FOMO? Investors Fear Missing Out as Companies Stay Private for Longer
Many companies are staying private for longer before deciding to go public—if they do so at all. But what does that mean for investors? Our Head of Equities, Stephen Dover, says the type of gains many stocks have seen right after their public-market launches could be a thing of the past. He also makes the case that this private-for-longer trend favors active managers who can invest in these companies at a potentially faster stage of growth.
I’m often asked by investors about the advantages that an actively managed mutual fund offers over a passive fund.
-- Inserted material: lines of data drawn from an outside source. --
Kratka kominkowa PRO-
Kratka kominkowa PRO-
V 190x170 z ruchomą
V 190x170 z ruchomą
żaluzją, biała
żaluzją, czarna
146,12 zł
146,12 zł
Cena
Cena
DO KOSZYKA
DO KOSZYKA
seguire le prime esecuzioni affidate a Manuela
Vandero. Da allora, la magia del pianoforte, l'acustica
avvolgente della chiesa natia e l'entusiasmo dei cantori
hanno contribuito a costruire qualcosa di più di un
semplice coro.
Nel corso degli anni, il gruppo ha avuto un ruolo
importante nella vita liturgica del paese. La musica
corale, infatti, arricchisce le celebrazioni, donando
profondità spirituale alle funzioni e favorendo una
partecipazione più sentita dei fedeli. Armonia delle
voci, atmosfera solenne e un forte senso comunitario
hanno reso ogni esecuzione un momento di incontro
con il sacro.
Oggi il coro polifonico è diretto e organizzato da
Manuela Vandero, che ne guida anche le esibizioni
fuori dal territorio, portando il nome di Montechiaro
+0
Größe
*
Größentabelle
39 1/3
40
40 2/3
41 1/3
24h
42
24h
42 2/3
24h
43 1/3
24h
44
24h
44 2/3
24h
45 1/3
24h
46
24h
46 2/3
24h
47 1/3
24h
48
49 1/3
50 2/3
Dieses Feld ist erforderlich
In light of the recent high-profile initial public offerings of Uber, Lyft and Pinterest, I would call attention to the fact that many actively managed mutual funds have access to companies that aren’t yet listed on a stock exchange.
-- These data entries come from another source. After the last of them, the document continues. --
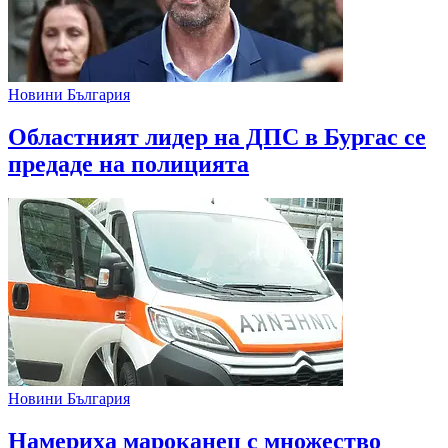
Новини България
Областният лидер на ДПС в Бургас се
предаде на полицията
Новини България
Намериха мароканец с множество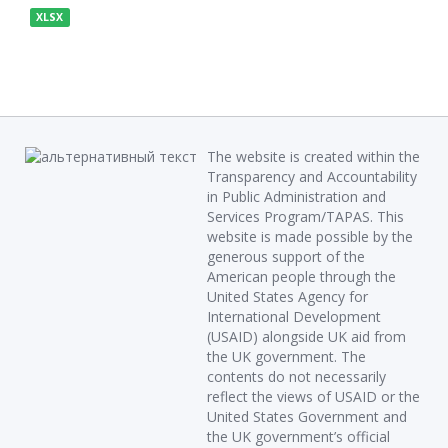
XLSX
The website is created within the
Transparency and Accountability
in Public Administration and
Services Program/TAPAS. This
website is made possible by the
generous support of the
American people through the
United States Agency for
International Development
(USAID) alongside UK aid from
the UK government. The
contents do not necessarily
reflect the views of USAID or the
United States Government and
the UK government’s official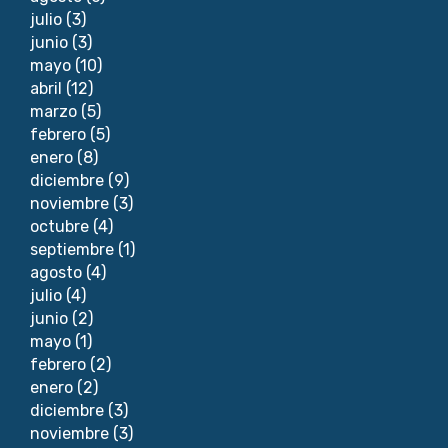
julio
(3)
junio
(3)
mayo
(10)
abril
(12)
marzo
(5)
febrero
(5)
enero
(8)
diciembre
(9)
noviembre
(3)
octubre
(4)
septiembre
(1)
agosto
(4)
julio
(4)
junio
(2)
mayo
(1)
febrero
(2)
enero
(2)
diciembre
(3)
noviembre
(3)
Many companies today are staying private for longer periods of time before deciding to go public—if they do so at all—and this “private-for-longer” trend has some significant implications for investors and the market.
All US companies start out as privately held—many as small family businesses. As a company starts to grow, often outside capital is needed to continue to expand and fuel the business. Staying private can make raising that capital (that is, finding outside investors) more difficult. However, that challenge isn’t as big as it used to be.
Today, many companies no longer feel the need to list on a public market like the New York Stock Exchange, NASDAQ or other global stock exchange to raise money via an initial public offering (IPO). “New economy” companies in particular are more easily able to obtain funding without going public. So, these companies are often staying private for longer.
Going public can allow a company to quickly raise lots of capital from a large number of shareholders. It also means a company has to answer to those shareholders and follow greater regulatory requirements, and it can cost a lot of money to list.